Social interactions are part of everyday life. Between networking events, meetings with clients, chats at the water cooler with coworkers and even interactions in your personal life, having social awareness can save you from some humiliating foot-in-mouth moments.
According to Travis Bradberry, author of Emotional Intelligence 2.0, people who lack social awareness are “so focused on what they're going to say next–and how what other people are saying affects them–that they completely lose sight of other people.” And when you lose sight of others, you forget to consider how your response or questions might insult, offend or upset them.
Luckily, you can easily increase your social awareness, and in his article on Inc.com, Bradberry provides 9 examples of phrases to never use, as well as replacements. Here are 3 of them:
- “You look tired.” (Replacement: “Is everything OK?”)

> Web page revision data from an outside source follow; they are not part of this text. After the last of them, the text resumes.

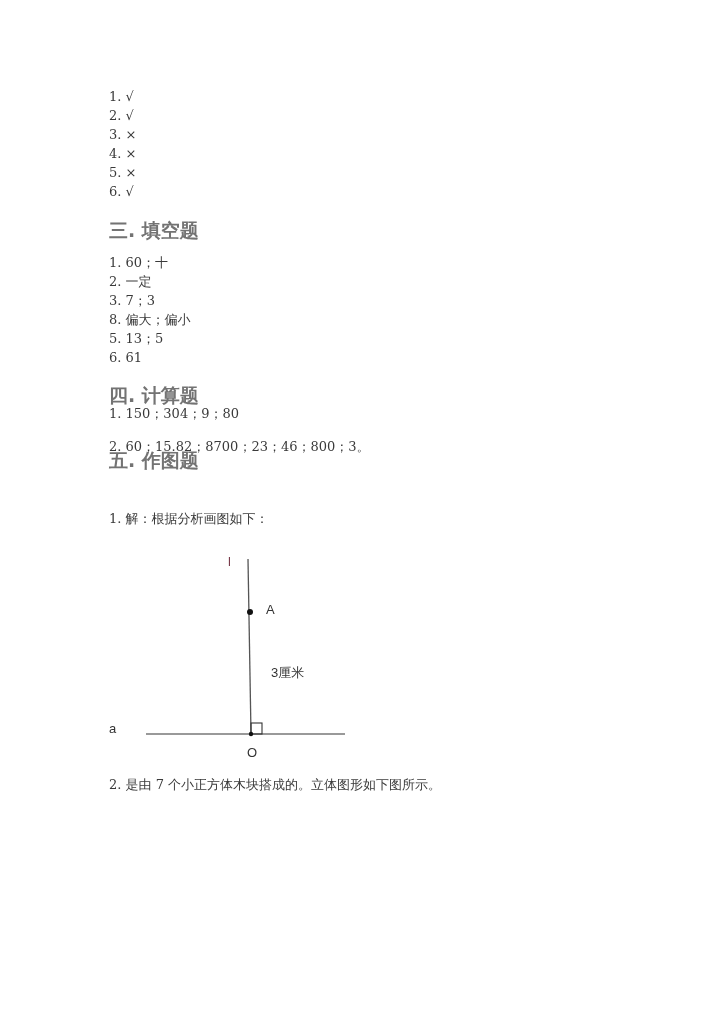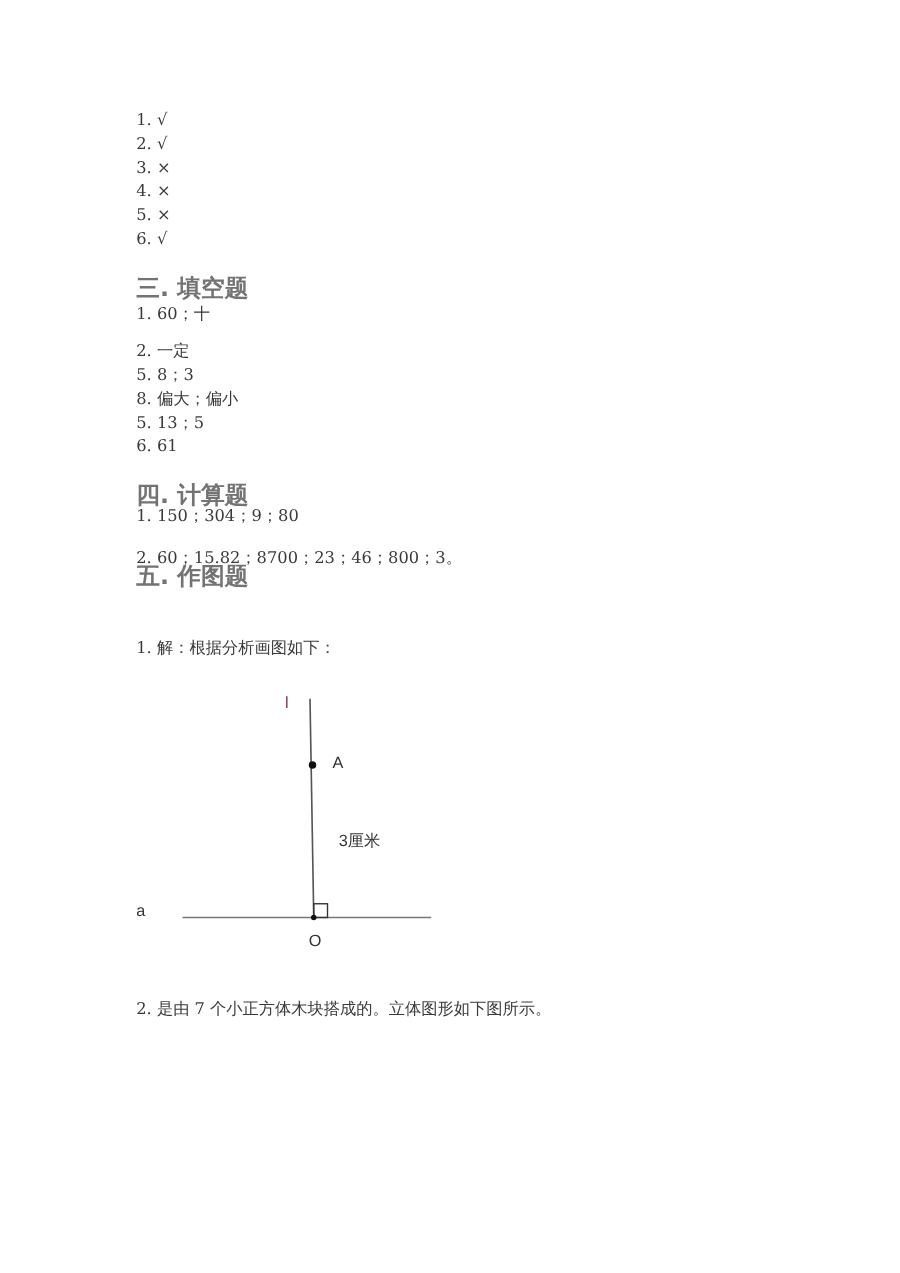--- a/index.html
+++ b/index.html
@@ -25,7 +25,7 @@
 
 <div class="heading" style="top:218px">三. 填空题</div>
 <div>
-  <div class="line" style="top:242px">1. 60；十</div>
+  <div class="line" style="top:253px">1. 60；十</div>
   <div class="line" style="top:272px">2. 一定</div>
   <div class="line" style="top:291px">5. 8；3</div>
   <div class="line" style="top:310px">8. 偏大；偏小</div>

Think about the words you associate with 'tired'…droopy eyes, grouchy, unfocused, etc. None of these are appealing, so describing someone as ‘tired’ could be received as rude. By asking if things are OK instead, you avoid assuming a person's disposition, demonstrate your concern or willingness to help, and give them the power to open up as much or as little as they want.
- “As I said before…” (Replacement: “Restate what it is you said before in a clearer and more interesting manner.”)
Using this phrase makes it sounds like you are insulted or annoyed that you have to repeat yourself. People forget things, especially when caught up in conversation about something new. As questions drive the conversation forward, those questions may distract from from the previously stated fact becoming knowledge. So instead, happily restate whatever you need to. The more times you say something to someone, the more easily that person will remember it.
- “It’s up to you” or “Whatever you want.” (Replacement: “I don’t have a strong opinion either way, but a few things to consider are…”)
One of the most frustrating interactions is asking for someone’s opinion and getting a solid “I don’t care.” If you are asked for your opinion, it means whoever is asking values your input. So rather than dismiss the question, offer an opinion of some sort. Not only will it appease their need for your input, but it will ensure they continue to come to you for your opinion.
If you are ready to improve your social relationships, start by removing these phrases (and Bradberry’s 6 others) from your repertoire. And it doesn’t stop there. Always keep the person you are speaking with your main focus. Don’t worry about your response until it is time for you to give it. The more you actively listen to and engage with others, the more you’ll pick up on the subtle cues that can prevent a potentially devastating verbal slip-up.